THE DATA START

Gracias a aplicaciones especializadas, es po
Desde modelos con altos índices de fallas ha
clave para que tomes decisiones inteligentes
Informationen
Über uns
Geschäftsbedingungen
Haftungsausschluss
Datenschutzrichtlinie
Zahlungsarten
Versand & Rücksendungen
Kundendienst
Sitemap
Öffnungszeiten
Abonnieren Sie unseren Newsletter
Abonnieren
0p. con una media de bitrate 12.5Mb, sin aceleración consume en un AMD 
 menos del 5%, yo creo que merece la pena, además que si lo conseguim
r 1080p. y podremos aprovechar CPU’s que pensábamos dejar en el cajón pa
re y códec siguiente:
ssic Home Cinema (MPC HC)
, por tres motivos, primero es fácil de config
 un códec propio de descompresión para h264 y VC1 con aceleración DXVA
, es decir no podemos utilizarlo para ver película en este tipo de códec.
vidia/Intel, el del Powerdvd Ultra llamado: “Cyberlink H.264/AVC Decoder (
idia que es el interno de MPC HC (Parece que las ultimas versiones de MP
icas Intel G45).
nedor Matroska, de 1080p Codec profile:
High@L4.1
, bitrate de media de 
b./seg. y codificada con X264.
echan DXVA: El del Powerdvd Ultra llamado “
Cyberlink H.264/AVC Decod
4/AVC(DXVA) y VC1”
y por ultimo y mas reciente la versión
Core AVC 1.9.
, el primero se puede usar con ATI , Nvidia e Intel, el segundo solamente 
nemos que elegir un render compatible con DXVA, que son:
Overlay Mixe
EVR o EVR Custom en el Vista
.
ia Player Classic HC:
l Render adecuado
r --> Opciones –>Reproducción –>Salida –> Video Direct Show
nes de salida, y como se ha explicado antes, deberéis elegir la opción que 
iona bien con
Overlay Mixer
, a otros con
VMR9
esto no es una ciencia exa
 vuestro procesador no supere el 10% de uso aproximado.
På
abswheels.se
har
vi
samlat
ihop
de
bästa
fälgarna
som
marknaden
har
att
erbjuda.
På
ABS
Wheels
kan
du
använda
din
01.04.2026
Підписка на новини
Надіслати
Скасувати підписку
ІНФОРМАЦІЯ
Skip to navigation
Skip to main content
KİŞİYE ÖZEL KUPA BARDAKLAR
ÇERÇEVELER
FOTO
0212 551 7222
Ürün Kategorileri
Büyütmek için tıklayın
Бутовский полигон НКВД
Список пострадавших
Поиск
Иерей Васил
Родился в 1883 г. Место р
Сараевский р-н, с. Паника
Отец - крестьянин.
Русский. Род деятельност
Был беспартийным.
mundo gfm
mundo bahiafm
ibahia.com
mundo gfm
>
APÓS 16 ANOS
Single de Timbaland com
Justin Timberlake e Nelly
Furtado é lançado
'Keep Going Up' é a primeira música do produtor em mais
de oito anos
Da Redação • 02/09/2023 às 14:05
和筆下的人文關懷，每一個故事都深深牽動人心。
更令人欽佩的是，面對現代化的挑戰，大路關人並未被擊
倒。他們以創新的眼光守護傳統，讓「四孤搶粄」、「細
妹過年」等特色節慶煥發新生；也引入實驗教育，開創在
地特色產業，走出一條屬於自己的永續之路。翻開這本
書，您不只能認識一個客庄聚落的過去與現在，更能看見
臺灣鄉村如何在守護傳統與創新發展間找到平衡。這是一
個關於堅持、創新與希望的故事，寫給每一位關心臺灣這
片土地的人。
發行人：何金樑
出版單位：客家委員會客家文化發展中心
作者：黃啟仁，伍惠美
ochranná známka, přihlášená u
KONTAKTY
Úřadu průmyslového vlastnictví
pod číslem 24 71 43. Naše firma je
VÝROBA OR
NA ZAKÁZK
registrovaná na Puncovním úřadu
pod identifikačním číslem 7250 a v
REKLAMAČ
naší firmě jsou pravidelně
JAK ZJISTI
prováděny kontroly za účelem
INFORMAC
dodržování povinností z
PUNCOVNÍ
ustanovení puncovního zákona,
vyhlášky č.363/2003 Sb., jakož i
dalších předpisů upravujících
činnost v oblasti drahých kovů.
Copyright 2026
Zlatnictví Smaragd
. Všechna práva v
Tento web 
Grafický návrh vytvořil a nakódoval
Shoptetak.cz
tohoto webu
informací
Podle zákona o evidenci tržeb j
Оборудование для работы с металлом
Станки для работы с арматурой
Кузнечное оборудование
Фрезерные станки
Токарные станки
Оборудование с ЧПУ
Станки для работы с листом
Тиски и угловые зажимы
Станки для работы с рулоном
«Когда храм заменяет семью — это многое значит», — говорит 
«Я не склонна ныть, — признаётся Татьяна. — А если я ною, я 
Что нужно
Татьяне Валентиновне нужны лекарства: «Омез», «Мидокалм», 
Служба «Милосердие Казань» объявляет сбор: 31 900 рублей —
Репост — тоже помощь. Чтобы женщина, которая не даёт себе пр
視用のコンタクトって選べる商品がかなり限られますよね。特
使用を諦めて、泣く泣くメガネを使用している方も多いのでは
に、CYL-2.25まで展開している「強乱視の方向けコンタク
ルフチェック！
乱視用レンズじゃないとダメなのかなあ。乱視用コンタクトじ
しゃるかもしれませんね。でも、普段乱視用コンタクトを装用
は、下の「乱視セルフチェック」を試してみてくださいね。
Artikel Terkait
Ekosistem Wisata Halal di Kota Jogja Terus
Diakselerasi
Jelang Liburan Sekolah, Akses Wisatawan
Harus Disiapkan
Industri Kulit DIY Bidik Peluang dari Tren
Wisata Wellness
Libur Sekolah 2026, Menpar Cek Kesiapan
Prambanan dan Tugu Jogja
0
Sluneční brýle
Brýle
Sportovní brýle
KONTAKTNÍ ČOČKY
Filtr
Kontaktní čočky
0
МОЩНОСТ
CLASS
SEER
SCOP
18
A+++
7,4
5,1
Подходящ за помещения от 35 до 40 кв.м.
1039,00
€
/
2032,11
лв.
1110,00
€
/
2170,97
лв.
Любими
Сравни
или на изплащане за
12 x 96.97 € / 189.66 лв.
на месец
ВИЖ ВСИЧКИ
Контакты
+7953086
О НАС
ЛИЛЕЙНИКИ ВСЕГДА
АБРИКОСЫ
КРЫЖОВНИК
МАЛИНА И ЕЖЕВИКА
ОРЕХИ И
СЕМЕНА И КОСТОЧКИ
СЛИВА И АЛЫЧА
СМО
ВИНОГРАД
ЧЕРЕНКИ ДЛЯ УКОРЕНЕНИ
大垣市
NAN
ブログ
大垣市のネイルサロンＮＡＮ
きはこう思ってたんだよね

THE DATA END

▸ PROBLEM DESCRIPTION: Rewrite the listing above, changing "Datenschutzrichtlinie" to "Datenschutzerklärung" and leaving every other line as it is.

▸ TASK SOLUTION:
Gracias a aplicaciones especializadas, es po
Desde modelos con altos índices de fallas ha
clave para que tomes decisiones inteligentes
Informationen
Über uns
Geschäftsbedingungen
Haftungsausschluss
Datenschutzerklärung
Zahlungsarten
Versand & Rücksendungen
Kundendienst
Sitemap
Öffnungszeiten
Abonnieren Sie unseren Newsletter
Abonnieren
0p. con una media de bitrate 12.5Mb, sin aceleración consume en un AMD 
 menos del 5%, yo creo que merece la pena, además que si lo conseguim
r 1080p. y podremos aprovechar CPU’s que pensábamos dejar en el cajón pa
re y códec siguiente:
ssic Home Cinema (MPC HC)
, por tres motivos, primero es fácil de config
 un códec propio de descompresión para h264 y VC1 con aceleración DXVA
, es decir no podemos utilizarlo para ver película en este tipo de códec.
vidia/Intel, el del Powerdvd Ultra llamado: “Cyberlink H.264/AVC Decoder (
idia que es el interno de MPC HC (Parece que las ultimas versiones de MP
icas Intel G45).
nedor Matroska, de 1080p Codec profile:
High@L4.1
, bitrate de media de 
b./seg. y codificada con X264.
echan DXVA: El del Powerdvd Ultra llamado “
Cyberlink H.264/AVC Decod
4/AVC(DXVA) y VC1”
y por ultimo y mas reciente la versión
Core AVC 1.9.
, el primero se puede usar con ATI , Nvidia e Intel, el segundo solamente 
nemos que elegir un render compatible con DXVA, que son:
Overlay Mixe
EVR o EVR Custom en el Vista
.
ia Player Classic HC:
l Render adecuado
r --> Opciones –>Reproducción –>Salida –> Video Direct Show
nes de salida, y como se ha explicado antes, deberéis elegir la opción que 
iona bien con
Overlay Mixer
, a otros con
VMR9
esto no es una ciencia exa
 vuestro procesador no supere el 10% de uso aproximado.
På
abswheels.se
har
vi
samlat
ihop
de
bästa
fälgarna
som
marknaden
har
att
erbjuda.
På
ABS
Wheels
kan
du
använda
din
01.04.2026
Підписка на новини
Надіслати
Скасувати підписку
ІНФОРМАЦІЯ
Skip to navigation
Skip to main content
KİŞİYE ÖZEL KUPA BARDAKLAR
ÇERÇEVELER
FOTO
0212 551 7222
Ürün Kategorileri
Büyütmek için tıklayın
Бутовский полигон НКВД
Список пострадавших
Поиск
Иерей Васил
Родился в 1883 г. Место р
Сараевский р-н, с. Паника
Отец - крестьянин.
Русский. Род деятельност
Был беспартийным.
mundo gfm
mundo bahiafm
ibahia.com
mundo gfm
>
APÓS 16 ANOS
Single de Timbaland com
Justin Timberlake e Nelly
Furtado é lançado
'Keep Going Up' é a primeira música do produtor em mais
de oito anos
Da Redação • 02/09/2023 às 14:05
和筆下的人文關懷，每一個故事都深深牽動人心。
更令人欽佩的是，面對現代化的挑戰，大路關人並未被擊
倒。他們以創新的眼光守護傳統，讓「四孤搶粄」、「細
妹過年」等特色節慶煥發新生；也引入實驗教育，開創在
地特色產業，走出一條屬於自己的永續之路。翻開這本
書，您不只能認識一個客庄聚落的過去與現在，更能看見
臺灣鄉村如何在守護傳統與創新發展間找到平衡。這是一
個關於堅持、創新與希望的故事，寫給每一位關心臺灣這
片土地的人。
發行人：何金樑
出版單位：客家委員會客家文化發展中心
作者：黃啟仁，伍惠美
ochranná známka, přihlášená u
KONTAKTY
Úřadu průmyslového vlastnictví
pod číslem 24 71 43. Naše firma je
VÝROBA OR
NA ZAKÁZK
registrovaná na Puncovním úřadu
pod identifikačním číslem 7250 a v
REKLAMAČ
naší firmě jsou pravidelně
JAK ZJISTI
prováděny kontroly za účelem
INFORMAC
dodržování povinností z
PUNCOVNÍ
ustanovení puncovního zákona,
vyhlášky č.363/2003 Sb., jakož i
dalších předpisů upravujících
činnost v oblasti drahých kovů.
Copyright 2026
Zlatnictví Smaragd
. Všechna práva v
Tento web 
Grafický návrh vytvořil a nakódoval
Shoptetak.cz
tohoto webu
informací
Podle zákona o evidenci tržeb j
Оборудование для работы с металлом
Станки для работы с арматурой
Кузнечное оборудование
Фрезерные станки
Токарные станки
Оборудование с ЧПУ
Станки для работы с листом
Тиски и угловые зажимы
Станки для работы с рулоном
«Когда храм заменяет семью — это многое значит», — говорит 
«Я не склонна ныть, — признаётся Татьяна. — А если я ною, я 
Что нужно
Татьяне Валентиновне нужны лекарства: «Омез», «Мидокалм», 
Служба «Милосердие Казань» объявляет сбор: 31 900 рублей —
Репост — тоже помощь. Чтобы женщина, которая не даёт себе пр
視用のコンタクトって選べる商品がかなり限られますよね。特
使用を諦めて、泣く泣くメガネを使用している方も多いのでは
に、CYL-2.25まで展開している「強乱視の方向けコンタク
ルフチェック！
乱視用レンズじゃないとダメなのかなあ。乱視用コンタクトじ
しゃるかもしれませんね。でも、普段乱視用コンタクトを装用
は、下の「乱視セルフチェック」を試してみてくださいね。
Artikel Terkait
Ekosistem Wisata Halal di Kota Jogja Terus
Diakselerasi
Jelang Liburan Sekolah, Akses Wisatawan
Harus Disiapkan
Industri Kulit DIY Bidik Peluang dari Tren
Wisata Wellness
Libur Sekolah 2026, Menpar Cek Kesiapan
Prambanan dan Tugu Jogja
0
Sluneční brýle
Brýle
Sportovní brýle
KONTAKTNÍ ČOČKY
Filtr
Kontaktní čočky
0
МОЩНОСТ
CLASS
SEER
SCOP
18
A+++
7,4
5,1
Подходящ за помещения от 35 до 40 кв.м.
1039,00
€
/
2032,11
лв.
1110,00
€
/
2170,97
лв.
Любими
Сравни
или на изплащане за
12 x 96.97 € / 189.66 лв.
на месец
ВИЖ ВСИЧКИ
Контакты
+7953086
О НАС
ЛИЛЕЙНИКИ ВСЕГДА
АБРИКОСЫ
КРЫЖОВНИК
МАЛИНА И ЕЖЕВИКА
ОРЕХИ И
СЕМЕНА И КОСТОЧКИ
СЛИВА И АЛЫЧА
СМО
ВИНОГРАД
ЧЕРЕНКИ ДЛЯ УКОРЕНЕНИ
大垣市
NAN
ブログ
大垣市のネイルサロンＮＡＮ
きはこう思ってたんだよね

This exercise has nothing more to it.